Long-term investment: public banks at the center of the game
- Paris Tech Review - Franck Silvent
- 24 févr. 2016
- 3 min de lecture
In developed countries, particularly in Europe, investment has been sluggish since the 2008 crisis. And yet, money is abundant and there are many needs, especially in regard to long-term, growth-enhancing investments. But private investors are paralyzed. Is there any way out of this down-beat economic environment? Institutional investors are at the center of the game. Among them, public banks and deposits funds can play a significant role. How have these secular institutions returned in the spotlight?
Even though on a global level, the world is flush with liquidity, investment dynamics are very different depending on geographical areas. As observed during the past fifteen years, there is a marked contrast between developed and emerging economies. Investment reaches 33% of GDP in India and 49% in China, against 20% in the US and 17% in the UK (2013 figures).
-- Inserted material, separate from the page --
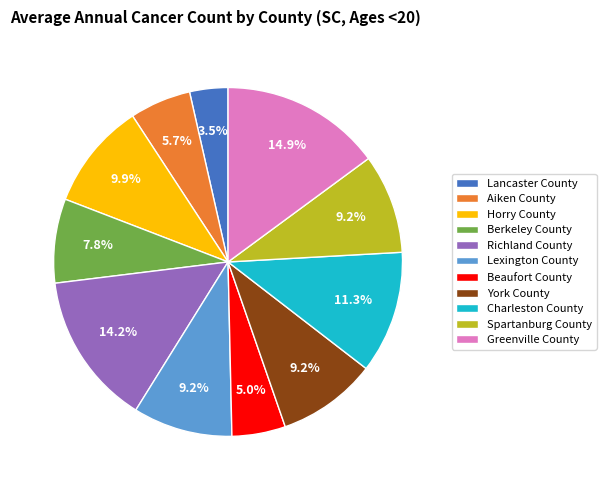

Does Aiken County account for over 50% of the chart?

No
This trend is expected to continue during two or three decades: it reflects an economic catching up characterized both by an investment effort and the hope of better returns – a phase of expansion, similar to the one experienced by Western Europe after 1945. But this explanation isn’t enough. The 2008 crisis further increased the gap, causing a real failure of investment in a number of developed countries.
This is especially true in Europe. According to Eurostat, between 2008 and 2013, investment decreased by 11% in the 28 member states of European Union and by 12% in the eurozone. European countries most affected by the crisis have suffered a violent contraction in gross fixed capital formation: Italy (–25%), Portugal (–36%), Spain (–38%), Ireland (–39%), Greece (–64%). Against this bleak backdrop, France is an exception, with a stable and relatively high investment rate (22% of GDP). As for Germany, which stood out in the early 2000s by a low rate of investment, it is one of the few European countries where investment has increased since the crisis (+7% in value, 2% in volume).
This weak investment severely undermines economic growth, both in the short and long term. In the short term, less investment translates into less demand addressed to firms. In the long term, it accelerates the aging of infrastructure and production facilities, i.e. the production potential fading out, and thus erodes competitiveness. Economic uncertainties always slow down private investment and public investment is stopped in most countries, because of the focus on reducing deficits and reorganizing public spending.
And yet, there still are many investment needs. Major transitions are at work in many fields – energy, demography, the economy – and call for new investments: energy efficiency and environmental protection, adaptation of living spaces (including housing for an aging population), but also investments in the human capital, R&D and innovation. In the United States and Germany, economists regularly point out the investment shortfall in public infrastructure. Elsewhere, other projects suffer from a lack of capital. When the Juncker investment plan was adopted on December 18, 2014 at the European Council, over 2,000 projects awaiting 1,300 billion euros of funding were identified.
Where and how will the necessary resources to fund these investments be found? How can savings be transformed into long-term investment when savers’ profitability requirements are increasingly short-sighted and when the evolution of prudential regulations has led some long-term investors, such as insurance companies, to withdraw from markets such as real estate? How can investments be made for future growth when everyone, households, businesses, governments, think first about resolving their immediate challenges?
The model offered by deposit funds and national public banks offers an answer to these questions. For their mission is to invest by serving economic growth in the long term.